**Work instructions:** Report back the lines in this listing that carry the string "elements".
BEGIN
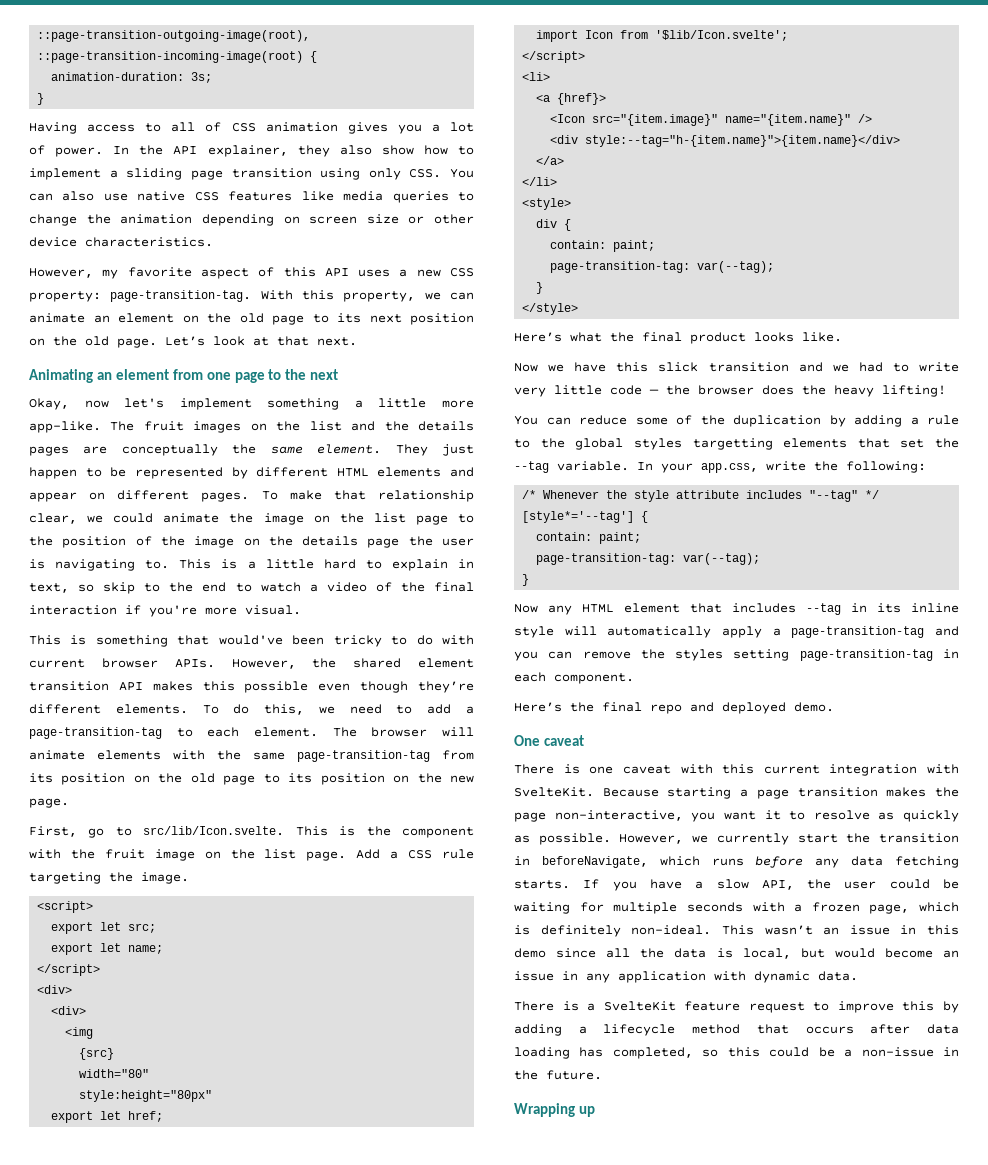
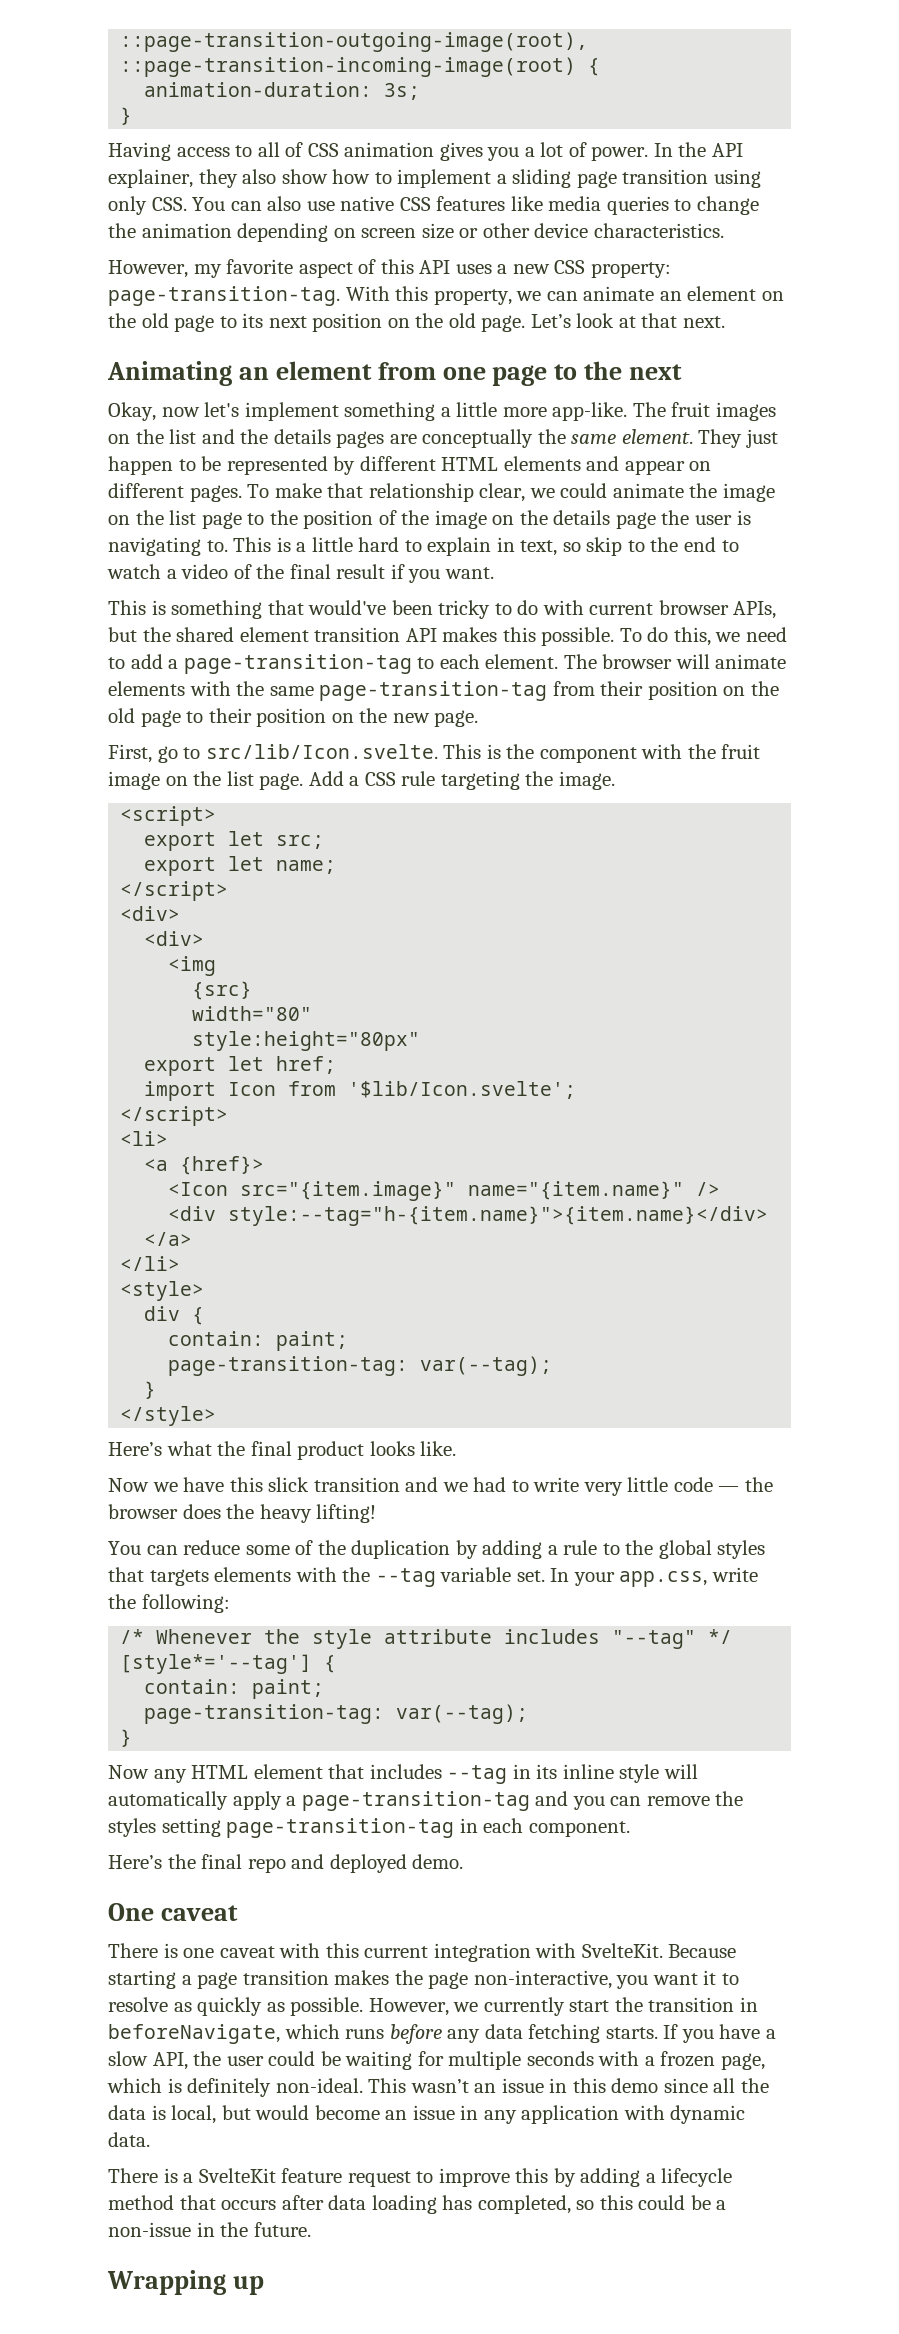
[29,605,301,617] interaction if you're more visual. -> [336,564,494,583] result if you want.
[174,659,296,669] APIs. However, -> [733,601,777,619] [108,627,137,642] APIs, but
[244,681,474,693] [29,704,188,714] possible even though they’re different elements. -> [541,627,615,646] possible.
[29,773,53,783] its -> [600,681,644,696] their
[288,773,313,783] its -> [208,708,252,723] their
[692,438,959,450] [514,461,629,473] targetting elements that set the --tag variable. -> [108,1567,545,1587] that targets elements with the --tag variable set.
END
**Your solution:**
[244,681,474,693] [29,704,188,714] possible even though they’re different elements. -> [541,627,615,646] possible.
[692,438,959,450] [514,461,629,473] targetting elements that set the --tag variable. -> [108,1567,545,1587] that targets elements with the --tag variable set.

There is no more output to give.